La armonización en los aforamientos como excusa

Diego Fierro Rodríguez

 

El acuerdo entre el PP y Ciudadanos incluye una serie de medidas que tienen por objeto la regeneración democrática. Entre las ideas que se encuentran recogidas en el texto del pacto está la relativa a la supresión de los aforamientos, que, siendo una figura que implica la asignación a ciertos órganos jurisdiccionales de los procesos que afectan a determinadas personas, se consideran un obstáculo para poder desarrollar adecuadas actividades procesales en el ámbito penal contra ciertas personas. Según Rodrigo Tena Arregui, el aforamiento “implica alterar las reglas de competencia judicial penal (objetiva, funcional y territorial) en beneficio de determinadas personas, que tiene derecho a ser encausadas y juzgadas por determinados tribunales previamente señalados”.

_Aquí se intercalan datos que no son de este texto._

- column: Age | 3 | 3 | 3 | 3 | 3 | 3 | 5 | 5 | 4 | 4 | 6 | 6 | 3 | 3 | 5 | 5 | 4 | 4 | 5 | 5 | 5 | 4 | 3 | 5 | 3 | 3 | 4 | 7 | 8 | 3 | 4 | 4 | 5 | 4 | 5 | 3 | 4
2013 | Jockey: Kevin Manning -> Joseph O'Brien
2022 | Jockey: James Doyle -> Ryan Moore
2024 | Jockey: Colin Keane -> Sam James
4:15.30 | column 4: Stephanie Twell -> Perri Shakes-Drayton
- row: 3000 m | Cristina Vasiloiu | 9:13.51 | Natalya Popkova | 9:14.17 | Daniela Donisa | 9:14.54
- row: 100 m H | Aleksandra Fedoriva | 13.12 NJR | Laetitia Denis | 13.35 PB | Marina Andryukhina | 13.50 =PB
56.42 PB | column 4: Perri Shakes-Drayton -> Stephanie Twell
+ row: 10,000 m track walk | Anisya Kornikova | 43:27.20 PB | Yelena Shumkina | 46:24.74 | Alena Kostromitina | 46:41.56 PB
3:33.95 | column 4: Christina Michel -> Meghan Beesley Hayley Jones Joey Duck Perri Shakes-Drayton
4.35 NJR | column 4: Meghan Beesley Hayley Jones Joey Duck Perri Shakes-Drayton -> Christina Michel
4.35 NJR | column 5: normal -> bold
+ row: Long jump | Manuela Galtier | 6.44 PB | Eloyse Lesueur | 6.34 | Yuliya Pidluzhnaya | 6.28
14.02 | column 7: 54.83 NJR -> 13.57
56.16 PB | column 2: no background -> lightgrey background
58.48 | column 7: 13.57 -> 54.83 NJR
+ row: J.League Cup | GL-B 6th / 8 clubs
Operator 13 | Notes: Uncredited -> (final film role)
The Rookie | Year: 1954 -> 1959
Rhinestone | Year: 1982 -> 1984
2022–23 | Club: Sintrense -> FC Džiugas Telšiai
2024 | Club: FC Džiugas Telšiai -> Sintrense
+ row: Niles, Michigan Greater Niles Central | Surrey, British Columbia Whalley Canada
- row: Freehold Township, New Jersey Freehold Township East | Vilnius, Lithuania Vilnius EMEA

El Gobierno, según se comentó, iba a impulsar la supresión de los aforamientos. Sin embargo, Soraya Sáenz de Santamaría indicó que es mejor acordar la eliminación de los aforados fijados en los Estatutos de Autonomía antes de proceder con la reforma de la Constitución y de diversas leyes que se refieren a los aforados estatales.

Resulta encantador que ahora haya que esperar a que las Comunidades Autónomas reformen sus Estatutos de Autonomía. Con el ritmo actual, existe la posibilidad de que el siglo que viene sigan existiendo los aforados en España.

Por la cantidad de aficionados a los experimentos normativos en el Gobierno y en el Parlamento, es verdaderamente extraño que no se haya valorado debidamente la posibilidad de reformar la Constitución para modificar el estatuto de los miembros del Gobierno y parlamentarios y para incorporar la prohibición expresa del aforamiento en el Título VI, que regula el ejercicio de la potestad jurisdiccional. Con este simple acto, se podría aplicar el tercer apartado de la Disposición derogatoria de la Constitución, que indica que “Asimismo quedan derogadas cuantas disposiciones se opongan a lo establecido en esta Constitución”.

Más hace el que quiere que el que puede. Eso siempre se demuestra por la vía de los hechos.